Another aspect of this study revealed that MetS is common among native Abuja settlers and it is affected by urbanization. It also showed that different definitions of MetS revealed different prevalence based on the constituent criteria. The WHO criteria gave the lowest prevalence while the IDF criteria resulted in the highest prevalence. The NCEP ATP III is more closely related to the IDF in their use for the identification of MetS. However, the IDF criteria may be more relevant because of the race-specific definition for visceral obesity and the definition of impaired glucose tolerance, which has been shown to be more specific for identifying impaired glucose homeostasis. Impaired glucose homeostasis is also an independent CV risk factor. Since obesity is common among Africans, a definition with specific emphasis on race-specific definitions will be more relevant to identify MetS. Therefore, we suggest that the IDF criteria are a good instrument in identifying MetS among the (Nigerian/African) population since it relies on a specific definition of obesity. Other studies have shown that MetS is not affected by urbanization.[16] However, this study shows that the prevalence of MetS among urban settler is significantly higher than their genetically related rural dwellers.

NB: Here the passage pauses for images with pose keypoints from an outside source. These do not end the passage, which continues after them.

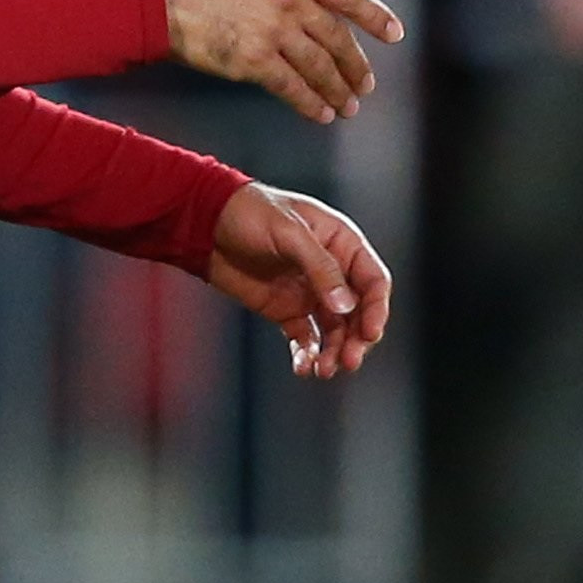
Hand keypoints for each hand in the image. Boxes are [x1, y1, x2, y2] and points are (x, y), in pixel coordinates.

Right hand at [161, 0, 403, 124]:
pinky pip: (293, 88)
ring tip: (348, 107)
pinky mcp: (253, 61)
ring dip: (338, 90)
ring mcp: (274, 31)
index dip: (376, 16)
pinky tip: (322, 115)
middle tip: (366, 85)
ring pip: (321, 67)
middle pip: (338, 38)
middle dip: (356, 66)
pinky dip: (311, 104)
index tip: (395, 34)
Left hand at [207, 183, 392, 379]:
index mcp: (341, 244)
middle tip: (348, 361)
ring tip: (324, 370)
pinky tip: (303, 367)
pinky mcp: (286, 310)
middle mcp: (331, 272)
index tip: (370, 333)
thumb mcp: (290, 232)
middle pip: (358, 312)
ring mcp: (309, 293)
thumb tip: (345, 305)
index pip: (373, 281)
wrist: (206, 223)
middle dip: (356, 339)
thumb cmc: (251, 212)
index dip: (376, 308)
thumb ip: (320, 268)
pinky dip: (307, 354)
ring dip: (334, 352)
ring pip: (335, 330)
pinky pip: (305, 338)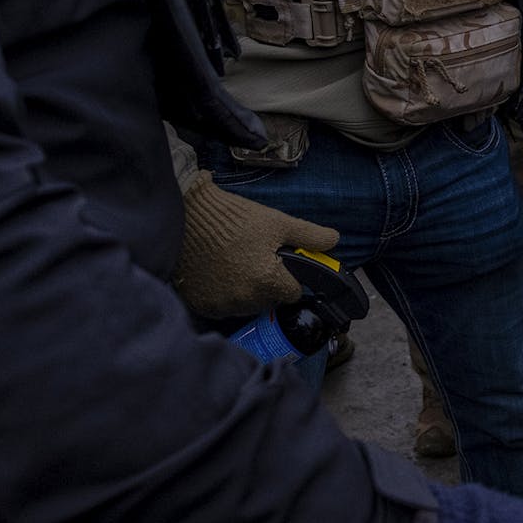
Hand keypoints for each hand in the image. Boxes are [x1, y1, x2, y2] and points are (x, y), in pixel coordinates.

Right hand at [174, 170, 339, 317]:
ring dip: (245, 291)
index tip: (277, 263)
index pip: (293, 293)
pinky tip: (217, 272)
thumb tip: (334, 240)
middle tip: (253, 258)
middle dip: (267, 284)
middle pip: (269, 301)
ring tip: (234, 262)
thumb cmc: (234, 218)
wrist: (188, 215)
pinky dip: (222, 294)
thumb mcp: (278, 223)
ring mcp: (221, 305)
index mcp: (268, 282)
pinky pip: (221, 307)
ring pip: (245, 306)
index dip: (289, 276)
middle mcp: (246, 299)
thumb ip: (309, 236)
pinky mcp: (201, 305)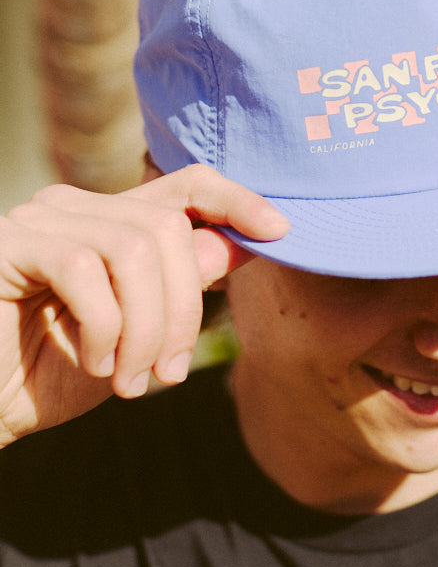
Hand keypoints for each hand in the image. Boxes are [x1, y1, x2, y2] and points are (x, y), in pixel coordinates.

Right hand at [0, 165, 288, 447]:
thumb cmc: (46, 378)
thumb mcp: (134, 337)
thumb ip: (179, 288)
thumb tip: (242, 244)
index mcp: (109, 222)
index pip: (186, 185)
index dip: (237, 199)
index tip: (281, 229)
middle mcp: (74, 207)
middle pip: (171, 227)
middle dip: (185, 309)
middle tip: (168, 376)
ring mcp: (39, 218)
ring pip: (138, 247)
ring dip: (148, 328)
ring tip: (131, 381)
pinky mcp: (10, 242)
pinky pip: (85, 268)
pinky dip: (105, 327)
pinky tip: (93, 364)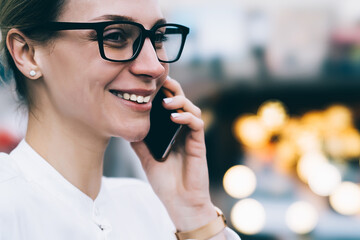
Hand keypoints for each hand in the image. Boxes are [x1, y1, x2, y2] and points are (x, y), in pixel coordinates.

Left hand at [131, 76, 219, 231]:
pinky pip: (197, 123)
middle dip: (172, 90)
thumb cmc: (164, 181)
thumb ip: (139, 142)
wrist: (179, 201)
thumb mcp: (146, 158)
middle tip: (160, 83)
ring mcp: (191, 136)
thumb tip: (124, 126)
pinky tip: (174, 117)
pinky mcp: (198, 143)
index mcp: (170, 132)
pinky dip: (187, 117)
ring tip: (165, 102)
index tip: (148, 84)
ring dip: (179, 101)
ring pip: (191, 108)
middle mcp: (181, 130)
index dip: (161, 93)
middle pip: (180, 102)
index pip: (167, 106)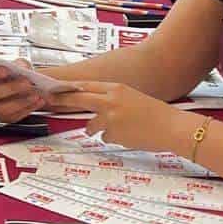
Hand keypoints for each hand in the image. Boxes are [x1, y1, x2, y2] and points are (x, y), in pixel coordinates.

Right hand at [0, 62, 89, 121]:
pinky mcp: (7, 118)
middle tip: (28, 83)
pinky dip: (26, 109)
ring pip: (3, 107)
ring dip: (20, 101)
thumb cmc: (27, 75)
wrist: (34, 88)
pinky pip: (14, 117)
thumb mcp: (23, 66)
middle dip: (12, 88)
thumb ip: (21, 65)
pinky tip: (38, 102)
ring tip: (36, 94)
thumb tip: (23, 68)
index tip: (6, 70)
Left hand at [57, 82, 175, 152]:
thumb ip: (112, 99)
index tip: (55, 88)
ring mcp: (111, 118)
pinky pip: (105, 137)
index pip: (86, 86)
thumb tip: (93, 105)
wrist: (172, 127)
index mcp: (117, 88)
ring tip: (123, 128)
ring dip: (98, 129)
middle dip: (63, 100)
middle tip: (50, 100)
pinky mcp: (114, 134)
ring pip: (92, 125)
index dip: (68, 88)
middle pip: (79, 99)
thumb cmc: (156, 113)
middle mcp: (112, 100)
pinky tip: (130, 135)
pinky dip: (114, 138)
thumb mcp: (132, 97)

Based on the result of this study, we recommend that special attention should be given to MetS by government, international health organizations working in developing countries, and health-oriented Non-Governmental Organizations (NGOs) in developing countries. This is because MetS is a major issue even among rural Nigerian communities and the impact of rapid urbanization leads to astronomical rise in prevalence of MetS among urban settlers. MetS is both a major CV risk factor and a CV disease equivalent, and it is a potential preventable disease if the scourge of obesity, reduced physical inactivity, dietary indiscretion, and diabetes/impaired glucose tolerance are well tackled. Equal attention such as is given to HIV/AIDS should be placed on CV disease prevention as developing countries may definitely not be able to adequately tackle the enormous burden of CV disease in the next few decades.

Footnotes

Source of Support: Nil

Conflict of Interest: None declared.